Create Incidents in ServiceOps via AIOps Alerts
To enable incident creation in ServiceOps via the integration established between AIOps and ServiceOps, you can configure the "incident" within the policy settings in AIOps. Once configuration is done for alert in aiops, which subsequently generates an incident in ServiceOps when specific events occur in your infrastructure.
Configuration Steps
Navigate to the specific policy or create a new policy from Policy Settings to map incident creation in ServiceOps with alerts in AIOps.
In the policy configuration settings, locate the Declare Incident section. This section allows you to configure incident creation by selecting the alert severity and choosing the integration profile to be triggered when that severity is reached.
Within the Declare Incident section, go to Select Integration profile to Trigger and select the integration profile from the list. If you have not created any integration profile for ServiceOps then click Create Integration Profile button and create one.
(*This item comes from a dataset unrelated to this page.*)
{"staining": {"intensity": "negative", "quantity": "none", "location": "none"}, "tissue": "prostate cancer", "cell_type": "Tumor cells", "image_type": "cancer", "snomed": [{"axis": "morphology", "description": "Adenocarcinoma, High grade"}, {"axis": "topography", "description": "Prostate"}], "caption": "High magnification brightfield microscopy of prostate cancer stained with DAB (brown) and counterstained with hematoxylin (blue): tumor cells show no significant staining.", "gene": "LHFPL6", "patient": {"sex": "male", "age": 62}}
Now, select the severity level for which you want to trigger incident creation in ServiceOps by choosing the appropriate option from the When Severity is drop-down.
Example Scenario
For example, if you have configured the following settings:
Integration Profile: Unified_Service_Connector
When Severity is: Critical
In this scenario, when an alert with a critical severity is triggered in AIOps as per the configured policy conditions, AIOps will automatically create an incident in ServiceOps. The urgency of the ticket created in ServiceOps will be determined based on the mapping between alert severities and incident urgency that you have previously configured while establishing the ServiceOps integration.
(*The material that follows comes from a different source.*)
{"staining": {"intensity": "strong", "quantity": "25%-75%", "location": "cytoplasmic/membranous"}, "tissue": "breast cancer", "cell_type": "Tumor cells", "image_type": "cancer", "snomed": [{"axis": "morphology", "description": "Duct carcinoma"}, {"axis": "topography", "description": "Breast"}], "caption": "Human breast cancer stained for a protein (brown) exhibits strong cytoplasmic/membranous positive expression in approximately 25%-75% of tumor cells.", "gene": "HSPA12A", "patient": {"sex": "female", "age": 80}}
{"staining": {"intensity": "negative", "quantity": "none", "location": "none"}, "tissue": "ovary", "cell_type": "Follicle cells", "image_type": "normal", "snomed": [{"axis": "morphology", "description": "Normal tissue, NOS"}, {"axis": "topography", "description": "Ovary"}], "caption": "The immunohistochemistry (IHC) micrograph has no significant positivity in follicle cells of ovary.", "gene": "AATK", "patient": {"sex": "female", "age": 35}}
Configure ServiceOps Ticket Priority Behavior
ObserveOps lets you control how a ServiceOps ticket's Priority field behaves when the alert severity changes after the ticket is first created.
Priority Lock vs. Dynamic Priority
| Behavior | What It Does |
|---|---|
| Lock Priority on First Trigger | ObserveOps sets the ticket priority when the alert first fires. It does not update the priority if the alert severity increases or decreases later. |
| Dynamic Priority Update | ObserveOps updates the ticket priority each time the alert severity changes — for example, from Medium to Critical — as long as the ticket remains open. |
Steps to Configure Ticket Priority Behavior
Go to Settings and select the ServiceOps integration profile you use for incident creation and open the Field Mapping section of the integration profile then locate the Priority field mapping and select the priority behavior:
- Select Lock to fix the priority at the value set when the alert first triggers.
- Select Dynamic to allow ObserveOps to update the priority as alert severity changes.
In the Impact and Urgency fields, configure how each ObserveOps alert severity level maps to a ServiceOps Impact and Urgency value. The ServiceOps priority matrix uses these two values to calculate the final ticket priority.
Click Save to apply the changes.
How Priority, Impact, and Urgency Work Together
ServiceOps calculates ticket priority using a priority matrix that combines Impact and Urgency. Configure the mapping so each ObserveOps severity level translates to the right combination:
| ObserveOps Severity | Suggested Impact | Suggested Urgency |
|---|---|---|
| Critical | High | High |
| High | High | Medium |
| Medium | Medium | Medium |
| Low | Low | Low |
Adjust these mappings to match your organization's ServiceOps priority matrix.
If the alert severity flaps — for example, toggles between Medium and Critical during an incident — Dynamic priority updates the ticket every time the severity changes. Use Lock priority if you want to prevent ticket priority from changing during flapping.